Google's four submissions of its "TPU" version 5 chip, all for the GPT-3 test, achieved scores far below Nvidia's, between 12 and 114 minutes to train versus Nvidia's 3.4 minutes. Past competitors such as Graphcore have since bowed out of the race.
Also conspicuous in the results are Nvidia's dominance as a system vendor. All of its winning scores were made with systems engineered by Nvidia itself, even though a raft of system vendors participated, including Dell, Fujitsu, Hewlett Packard Enterprise, Juniper Networks, and Lenovo.
An interesting future development could be systems using Nvidia's "Grace" CPU. All of the chip results submitted, whether from Nvidia, Intel, AMD or Google, continue to use only one of two x86 CPUs, Intel's XEON or AMD's EPYC. With Nvidia aiming to sell more complete computing systems using Grace, it seems only a matter of time before the CPU gets joined with Nvidia's GPUs. That could have an interesting impact on Nvidia's already substantial lead.
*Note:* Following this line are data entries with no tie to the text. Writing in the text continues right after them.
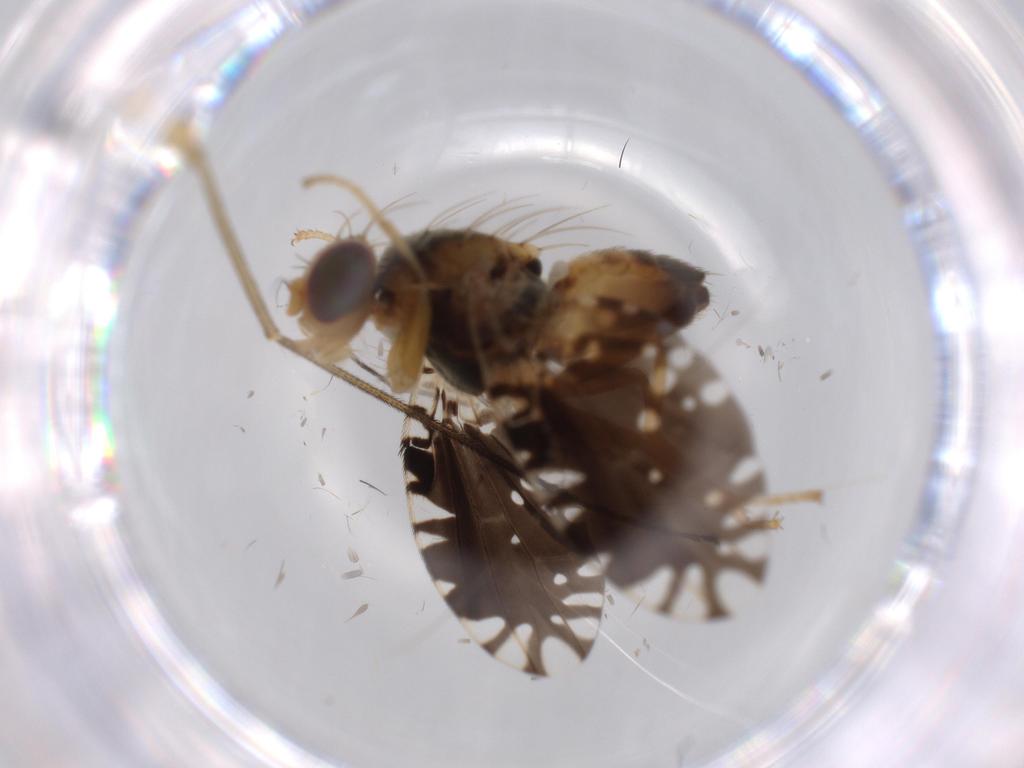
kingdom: Animalia
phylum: Arthropoda
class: Insecta
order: Diptera
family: Tephritidae
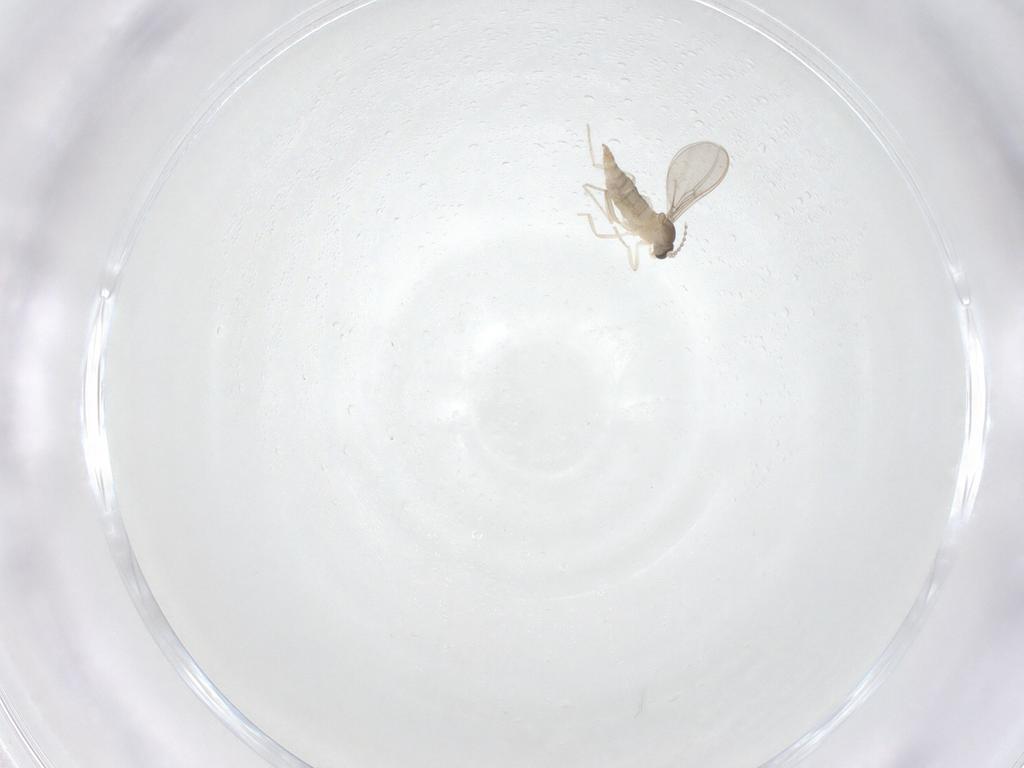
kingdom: Animalia
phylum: Arthropoda
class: Insecta
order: Diptera
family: Cecidomyiidae
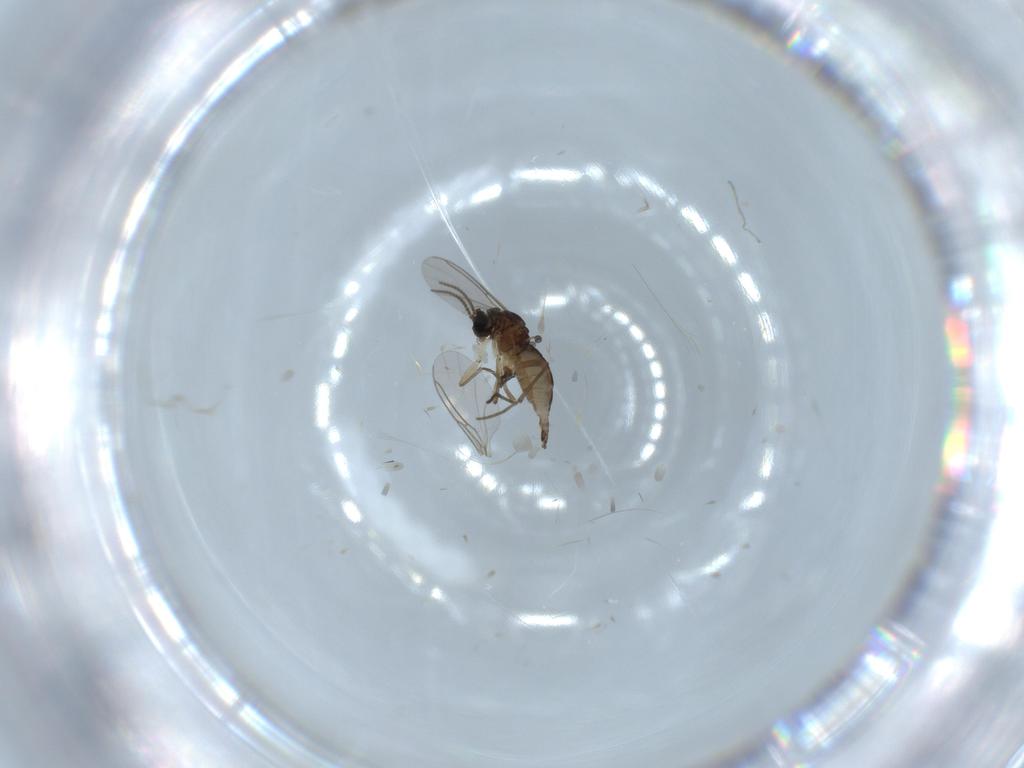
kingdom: Animalia
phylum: Arthropoda
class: Insecta
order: Diptera
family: Sciaridae
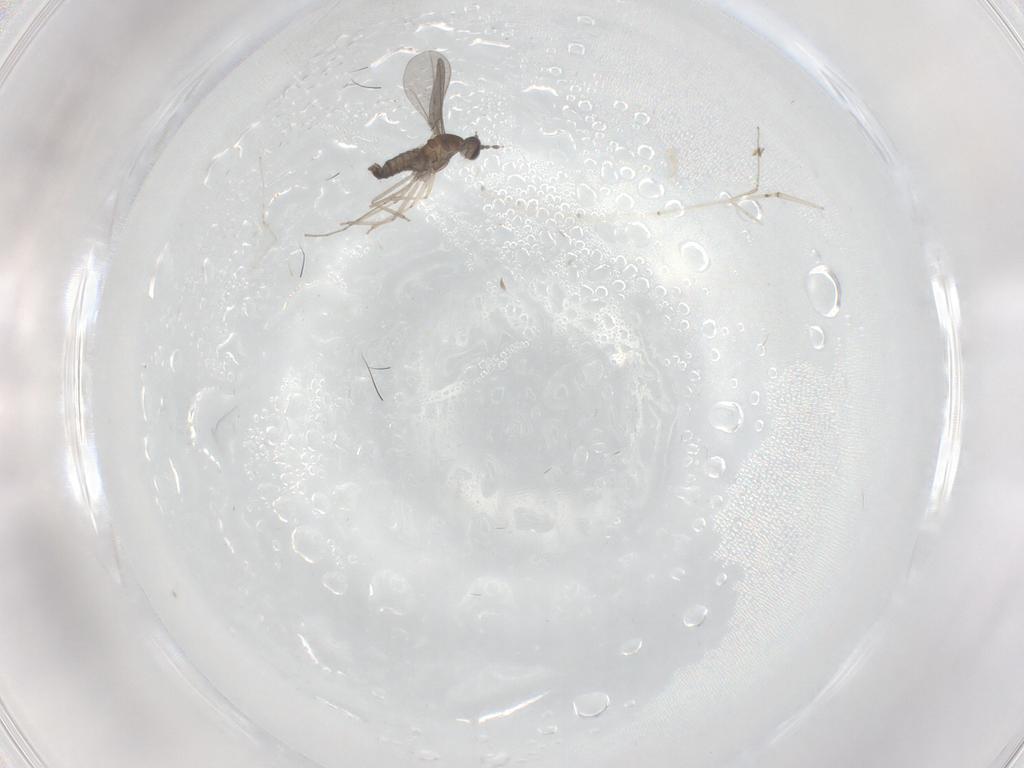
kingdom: Animalia
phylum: Arthropoda
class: Insecta
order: Diptera
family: Cecidomyiidae
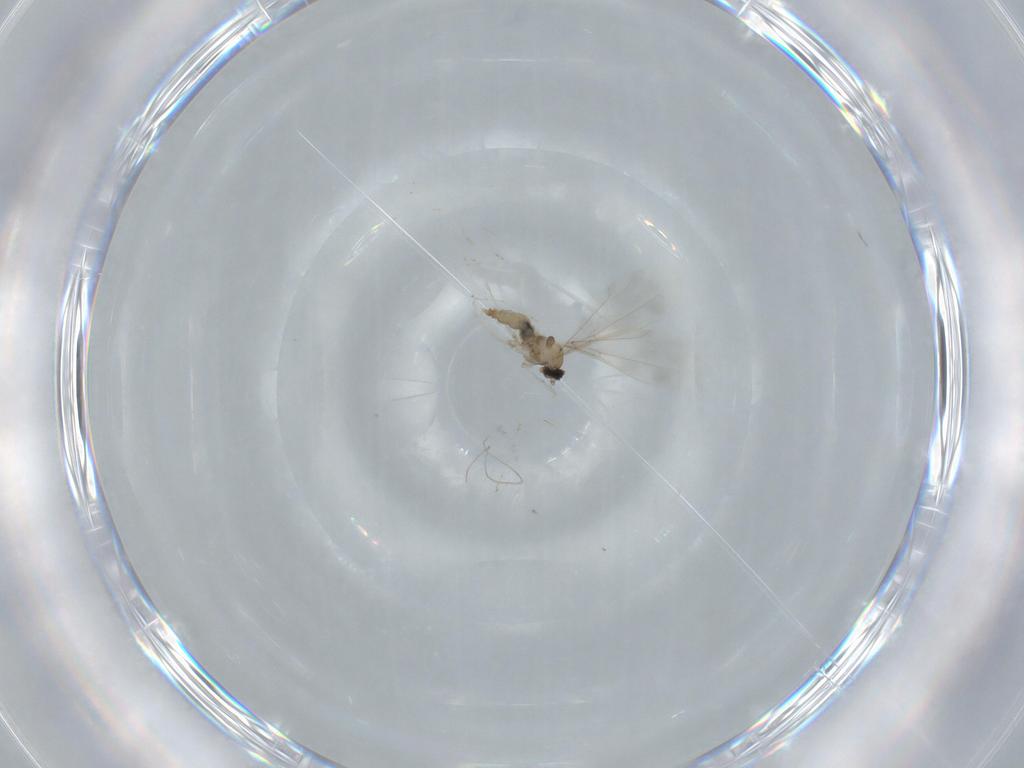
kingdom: Animalia
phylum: Arthropoda
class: Insecta
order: Diptera
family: Cecidomyiidae
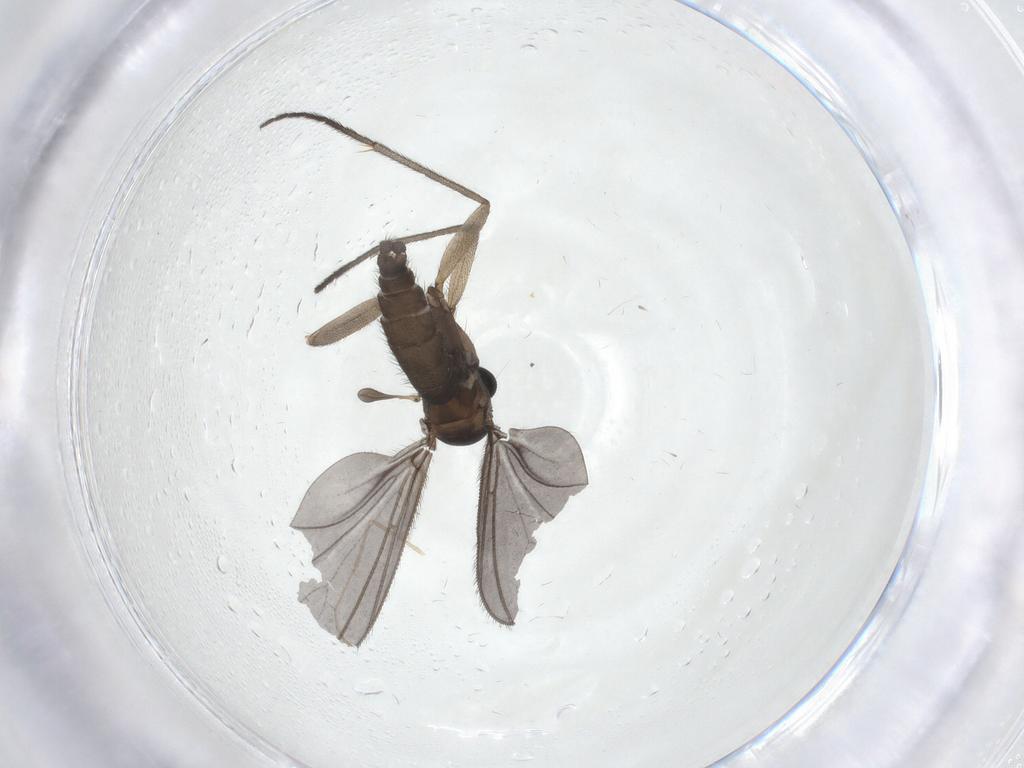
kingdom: Animalia
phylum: Arthropoda
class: Insecta
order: Diptera
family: Sciaridae
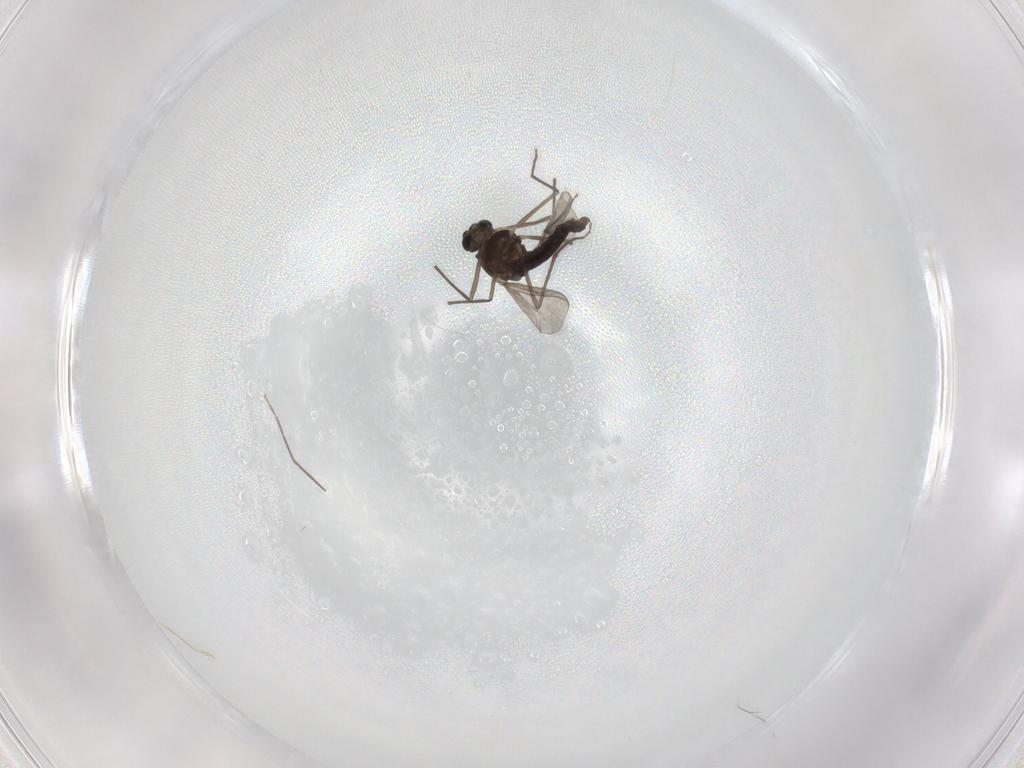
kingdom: Animalia
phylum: Arthropoda
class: Insecta
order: Diptera
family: Chironomidae
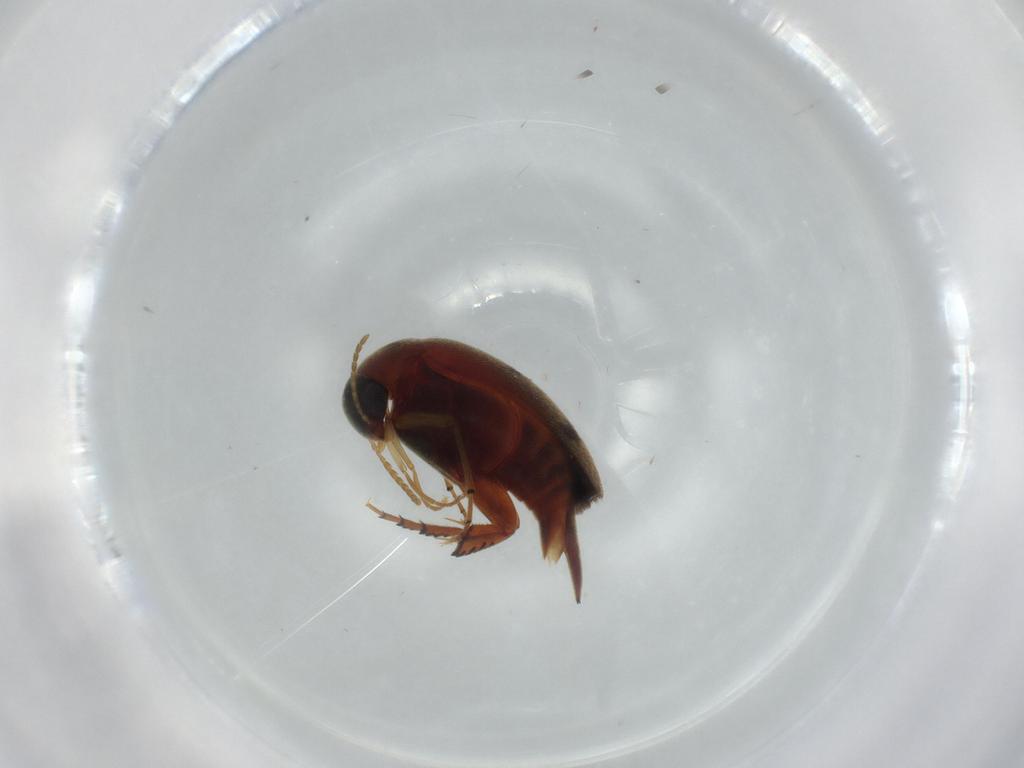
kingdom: Animalia
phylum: Arthropoda
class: Insecta
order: Coleoptera
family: Mordellidae
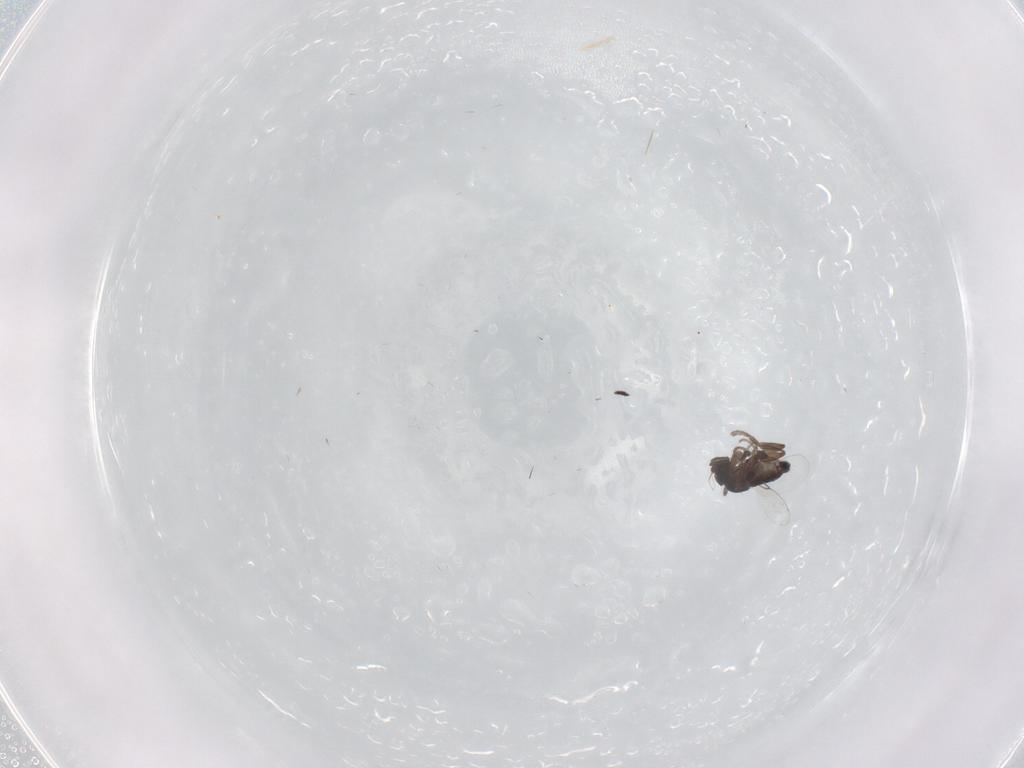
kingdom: Animalia
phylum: Arthropoda
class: Insecta
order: Diptera
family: Phoridae
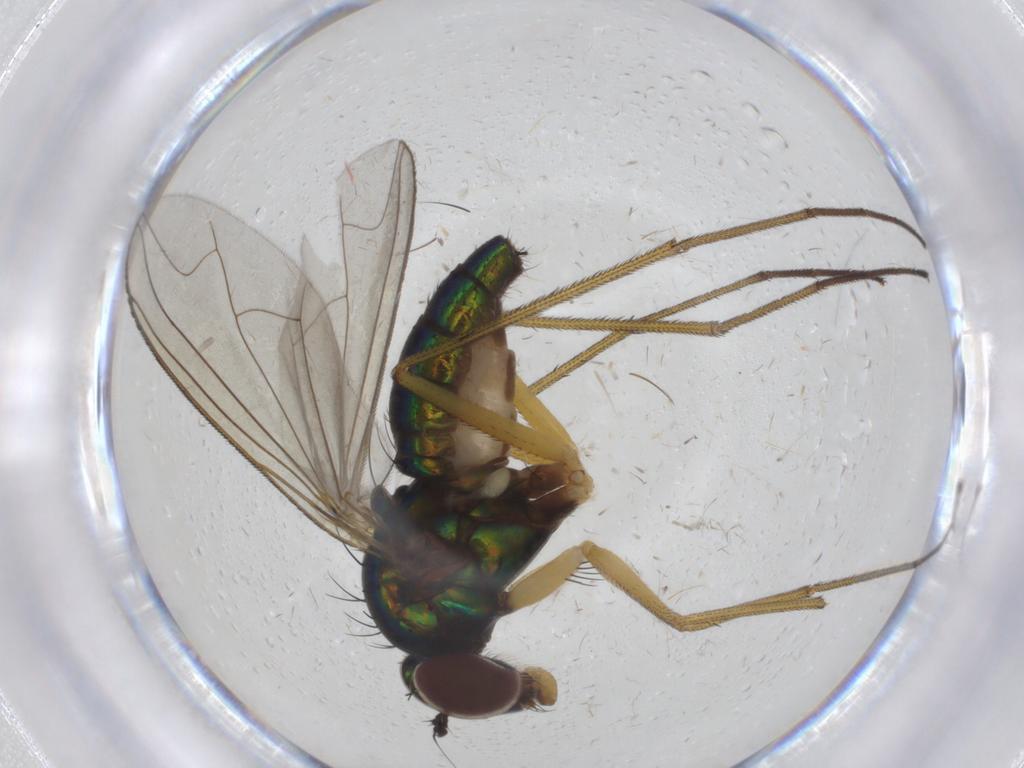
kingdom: Animalia
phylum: Arthropoda
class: Insecta
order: Diptera
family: Dolichopodidae
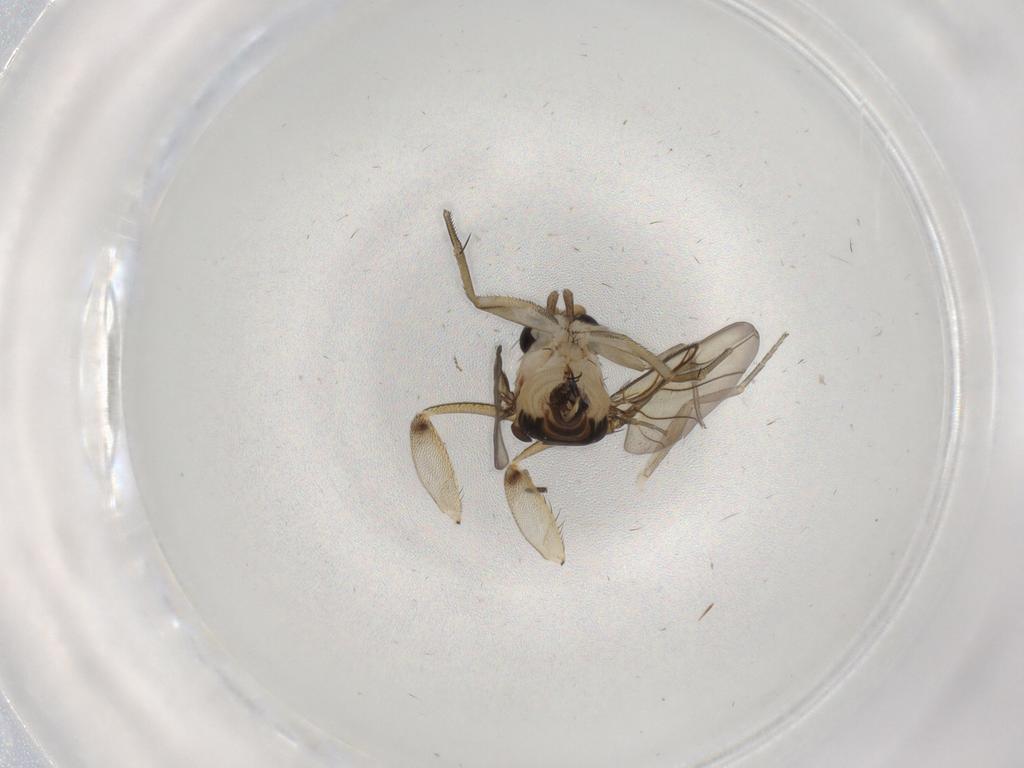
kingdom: Animalia
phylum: Arthropoda
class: Insecta
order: Diptera
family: Phoridae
An interesting first this time around for the benchmark suite was the inclusion of a measurement of the energy consumed to train neural nets. The Singapore company Firmus Technologies featured results of its cloud platform, Sustainable Metal Cloud, running tens and hundreds of Nvidia H100s, and offered the total "energy-to-train" measured in Jules. Firmus, in fact, built two of the second-place scores won by Nvidia.
To run the Llama 2 70B fine-tuning, for example, Firmus's cloud computing system took between 45 million and 46 million Jules to train the network using 512 H100 chips. That training run, took two minutes, a little longer than Nvidia's best time on its own. It required four times as much energy as an 8-chip system that took fifteen times as long to train, or, 29 minutes, demonstrating the remarkable increase in energy consumed with giant training systems.
The cost of training AI has been a hot-button issue in recent years, both in terms of cost burden to companies in dollar terms, and the environmental burden. It remains to be seen whether other submitters to the MLPerf results will join Firmus in offering energy measurement in the next round of benchmarks.